In color and form the shrew suggests a house-mouse, but his nose and teeth declare him of the entirely different race of Insectivora -- a companion to "the moles and the bats." No part of the world (save, possibly, South America) seems to lack representatives of the shrew family, but its stronghold is in northern regions. America owns a dozen or so doubtfully defined species, grouped by Coues into three genera -- Neosorex, Sorex, and Blarina.
The whole shape and organization of these little creatures show that they live in burrows. The proboscis-like nose -- cartilaginous, tough, and flexible -- is fit for probing without injury into all sorts of crannies, and for forcing a way through leaves, tangled grass, and loose soil. The feet, nevertheless, though compact and strong, are not modified into such a combination of pick and shovel as the moles carry, but are mouse-like.

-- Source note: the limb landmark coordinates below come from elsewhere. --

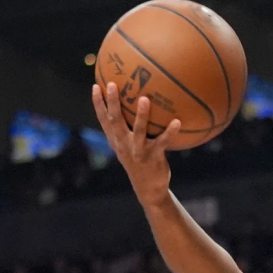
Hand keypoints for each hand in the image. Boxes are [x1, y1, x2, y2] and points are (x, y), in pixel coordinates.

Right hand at [91, 82, 181, 206]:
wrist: (148, 188)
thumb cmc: (140, 161)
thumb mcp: (129, 146)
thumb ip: (128, 129)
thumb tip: (135, 104)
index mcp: (116, 141)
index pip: (103, 120)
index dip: (98, 104)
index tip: (95, 86)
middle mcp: (124, 144)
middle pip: (115, 121)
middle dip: (112, 102)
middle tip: (113, 85)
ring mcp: (138, 151)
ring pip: (138, 131)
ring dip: (141, 115)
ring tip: (144, 99)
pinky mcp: (153, 157)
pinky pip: (163, 142)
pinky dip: (170, 132)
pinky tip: (177, 121)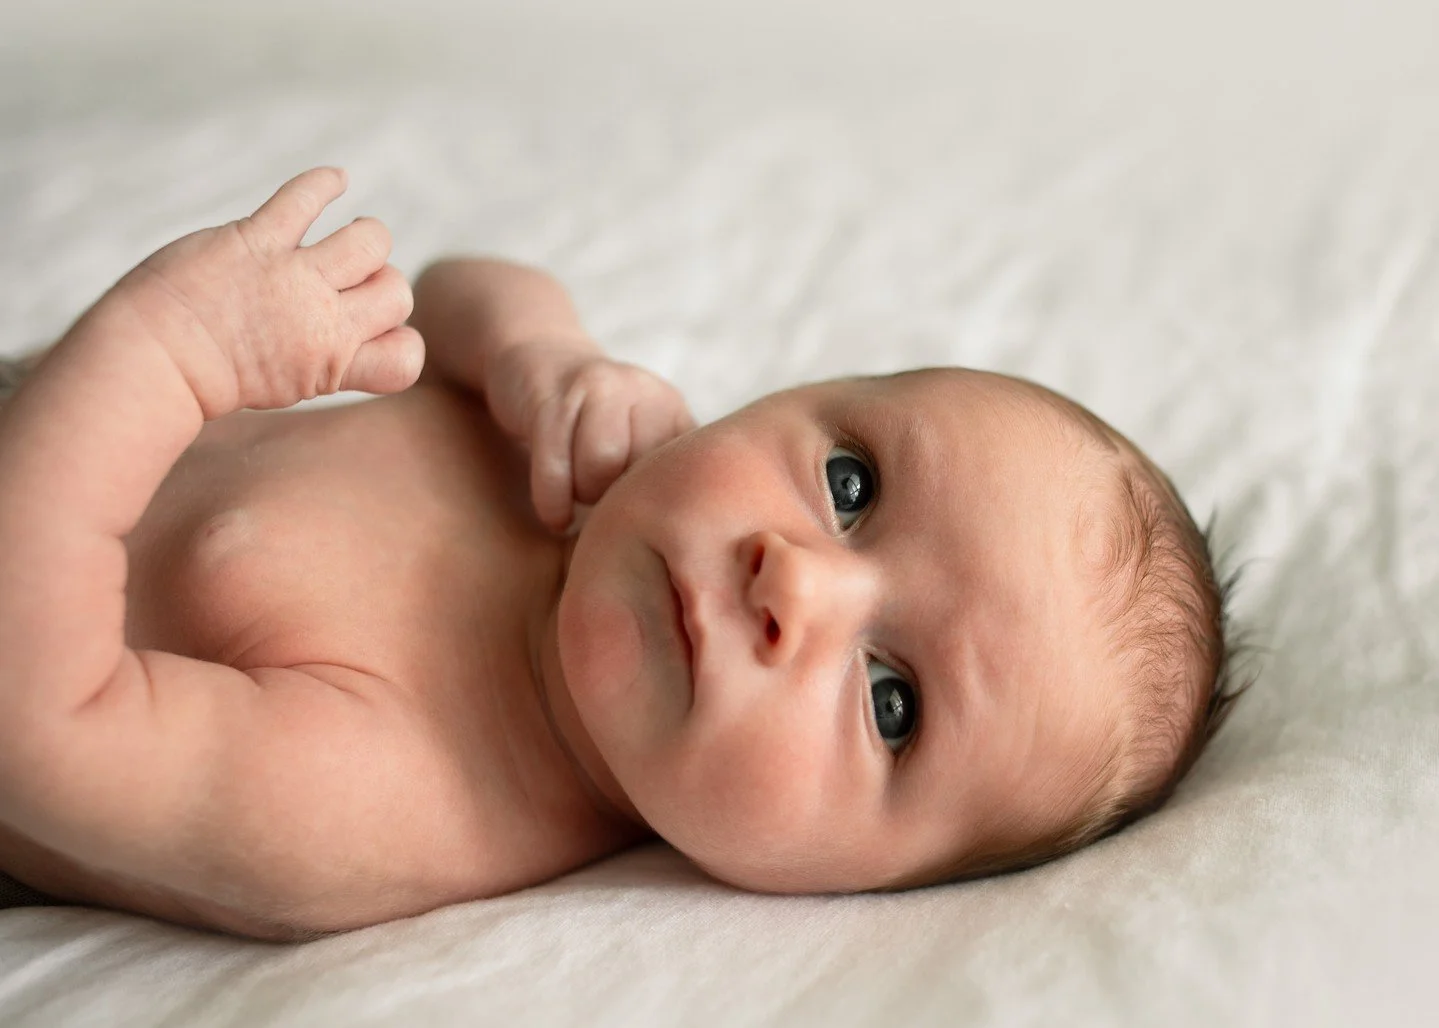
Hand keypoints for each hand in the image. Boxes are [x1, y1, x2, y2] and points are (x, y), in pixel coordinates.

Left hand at [117, 167, 421, 418]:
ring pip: (371, 240)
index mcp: (334, 363)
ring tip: (341, 244)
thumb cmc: (213, 377)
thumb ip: (330, 359)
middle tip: (346, 288)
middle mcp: (323, 318)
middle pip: (398, 292)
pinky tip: (334, 179)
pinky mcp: (257, 238)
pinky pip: (304, 197)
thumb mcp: (291, 386)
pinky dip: (324, 182)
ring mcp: (293, 275)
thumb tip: (356, 329)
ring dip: (364, 240)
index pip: (410, 355)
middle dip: (381, 287)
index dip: (398, 341)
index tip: (369, 337)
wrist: (155, 358)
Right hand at [485, 341, 695, 531]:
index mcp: (674, 412)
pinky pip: (555, 468)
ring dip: (582, 497)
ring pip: (600, 472)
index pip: (682, 485)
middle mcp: (646, 393)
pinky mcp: (553, 397)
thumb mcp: (636, 442)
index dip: (656, 517)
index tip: (640, 533)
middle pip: (641, 482)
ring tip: (577, 495)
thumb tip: (672, 558)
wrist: (536, 357)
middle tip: (599, 504)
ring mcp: (600, 389)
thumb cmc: (590, 426)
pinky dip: (552, 501)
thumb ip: (659, 486)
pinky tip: (555, 517)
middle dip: (615, 505)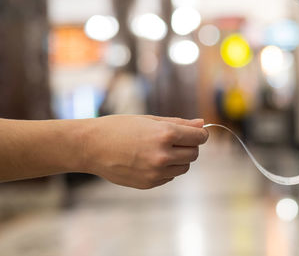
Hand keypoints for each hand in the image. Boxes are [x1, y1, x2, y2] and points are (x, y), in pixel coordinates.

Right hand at [80, 115, 208, 188]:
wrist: (91, 147)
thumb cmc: (119, 128)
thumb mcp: (150, 120)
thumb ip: (179, 123)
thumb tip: (202, 124)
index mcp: (165, 134)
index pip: (199, 138)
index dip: (200, 134)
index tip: (196, 133)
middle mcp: (163, 155)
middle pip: (194, 154)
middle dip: (189, 146)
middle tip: (173, 140)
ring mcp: (156, 172)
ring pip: (184, 167)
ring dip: (179, 159)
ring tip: (160, 150)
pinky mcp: (149, 183)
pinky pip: (170, 176)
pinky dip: (167, 169)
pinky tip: (149, 160)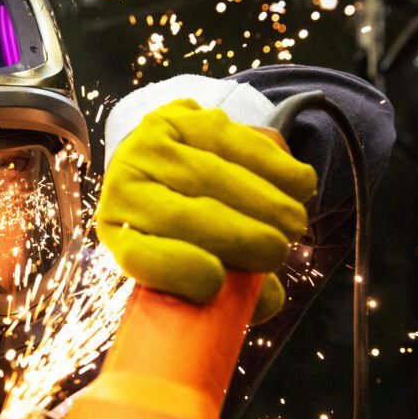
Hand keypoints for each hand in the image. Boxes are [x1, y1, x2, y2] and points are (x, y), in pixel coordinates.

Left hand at [95, 98, 316, 322]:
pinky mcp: (178, 115)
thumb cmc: (192, 227)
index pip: (139, 255)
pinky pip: (233, 140)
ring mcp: (145, 147)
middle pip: (183, 217)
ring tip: (295, 224)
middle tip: (279, 252)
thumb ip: (233, 293)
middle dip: (241, 238)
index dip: (176, 269)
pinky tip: (298, 186)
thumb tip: (265, 303)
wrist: (176, 158)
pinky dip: (274, 166)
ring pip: (211, 177)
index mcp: (119, 234)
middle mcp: (122, 187)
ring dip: (265, 203)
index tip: (217, 283)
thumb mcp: (202, 261)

Like the kinglet and hummingbird, who, though pygmies among their kind, begin and end a fight with an impetuous fury no eagle could exceed, this diminutive quadruped feels that he has courage as big as a lion's. It is rare that two strangers meet without a battle. ... This courage will explain how the small creature can attack and conquer frogs and other animals far larger than itself, as, according to European writers, it is well known to do.
It is extremely difficult to keep them alive in captivity.